- **Required work**:
Each and every line below goes into your answer unchanged, but leave out the images.

Data extracts Start Marker

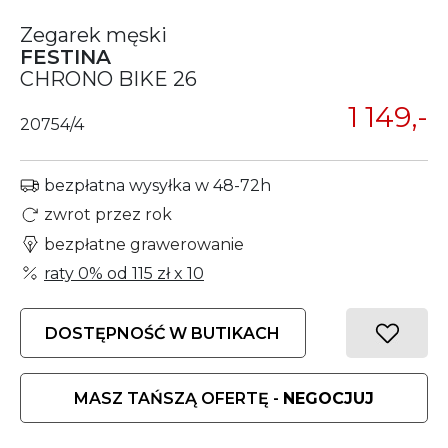
Zegarek męski
FESTINA
CHRONO BIKE 26
1 149,-
20754/4
bezpłatna wysyłka w 48-72h
zwrot przez rok
bezpłatne grawerowanie
raty 0% od
115 zł
x 10
DOSTĘPNOŚĆ W BUTIKACH
MASZ TAŃSZĄ OFERTĘ -
NEGOCJUJ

Data extracts End Marker

- **Final answer**:
Zegarek męski
FESTINA
CHRONO BIKE 26
1 149,-
20754/4
bezpłatna wysyłka w 48-72h
zwrot przez rok
bezpłatne grawerowanie
raty 0% od
115 zł
x 10
DOSTĘPNOŚĆ W BUTIKACH
MASZ TAŃSZĄ OFERTĘ -
NEGOCJUJ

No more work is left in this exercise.